XVII
The world was then in the wolf month, which is the month of December. A thin sharp rain was falling like needles upon the sea. The Beggars were cruising in the Zuyderzee. Messire the Admiral summoned by trumpet the captains of houlques and flyboats on board his ship, and with them Ulenspiegel.
“Now,” said the Admiral, addressing himself first of all to Ulenspiegel, “the Prince is minded to recognize thy good devoirs and trusty services, and names thee as captain of the ship La Briele. Herewith I hand thee the commission engrossed upon parchment.”
“All thanks to you, Messire Admiral,” replied Ulenspiegel: “I shall be captain with all my little power, and thus captaining I have great hope, if God help me, to uncaptain Spain from the lands of Flanders and Holland: I mean from the Zuid and the Noord-Neerlande.”

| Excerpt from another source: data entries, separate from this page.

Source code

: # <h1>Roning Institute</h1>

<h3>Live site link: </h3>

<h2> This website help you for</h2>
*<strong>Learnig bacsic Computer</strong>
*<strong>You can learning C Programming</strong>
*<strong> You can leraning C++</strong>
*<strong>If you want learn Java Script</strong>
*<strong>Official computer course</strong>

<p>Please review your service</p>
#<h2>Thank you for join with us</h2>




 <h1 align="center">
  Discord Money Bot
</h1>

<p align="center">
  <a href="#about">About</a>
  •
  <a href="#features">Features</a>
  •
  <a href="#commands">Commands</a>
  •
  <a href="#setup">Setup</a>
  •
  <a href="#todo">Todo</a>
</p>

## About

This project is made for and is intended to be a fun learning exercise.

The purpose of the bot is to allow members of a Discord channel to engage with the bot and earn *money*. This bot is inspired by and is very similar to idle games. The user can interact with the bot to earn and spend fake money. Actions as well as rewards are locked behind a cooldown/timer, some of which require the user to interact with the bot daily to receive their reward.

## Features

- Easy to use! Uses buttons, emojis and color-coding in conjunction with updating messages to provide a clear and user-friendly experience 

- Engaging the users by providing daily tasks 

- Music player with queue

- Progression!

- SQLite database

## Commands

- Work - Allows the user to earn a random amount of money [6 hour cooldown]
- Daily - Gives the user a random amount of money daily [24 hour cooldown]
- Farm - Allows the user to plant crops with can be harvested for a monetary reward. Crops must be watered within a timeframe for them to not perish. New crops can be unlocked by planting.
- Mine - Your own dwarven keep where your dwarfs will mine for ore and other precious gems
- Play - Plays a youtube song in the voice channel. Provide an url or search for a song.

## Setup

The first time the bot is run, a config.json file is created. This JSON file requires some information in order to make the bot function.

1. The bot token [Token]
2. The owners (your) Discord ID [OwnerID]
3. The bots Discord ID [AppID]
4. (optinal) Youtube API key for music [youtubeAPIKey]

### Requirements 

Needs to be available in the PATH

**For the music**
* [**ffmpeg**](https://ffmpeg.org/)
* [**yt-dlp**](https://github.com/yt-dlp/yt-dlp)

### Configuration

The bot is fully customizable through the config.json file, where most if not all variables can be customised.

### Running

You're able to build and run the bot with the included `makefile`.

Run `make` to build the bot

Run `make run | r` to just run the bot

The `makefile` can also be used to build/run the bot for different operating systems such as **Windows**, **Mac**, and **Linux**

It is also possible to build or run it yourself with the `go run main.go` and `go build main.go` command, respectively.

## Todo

“That is well,” said the admiral. “And now,” he added, speaking to them all, “I will tell you that the folk of Catholic Amsterdam are going to besiege Enckhuyse. They have not yet come out from the Y canal; let us cruise about in front that they may stay inside there and fall on each and all of their ships that may show their tyrannical carcases in the Zuyderzee.”
“We will knock holes in them. Long live the Beggar!”
Ulenspiegel, returned to his ship, called his soldiers and his sailors together on the deck, and told them what the admiral had decided.
They replied:
“We have wings, the which are our sails; skates, which are the keels of our ships; and giant hands, which are the grapples for boarding. Long live the Beggar!”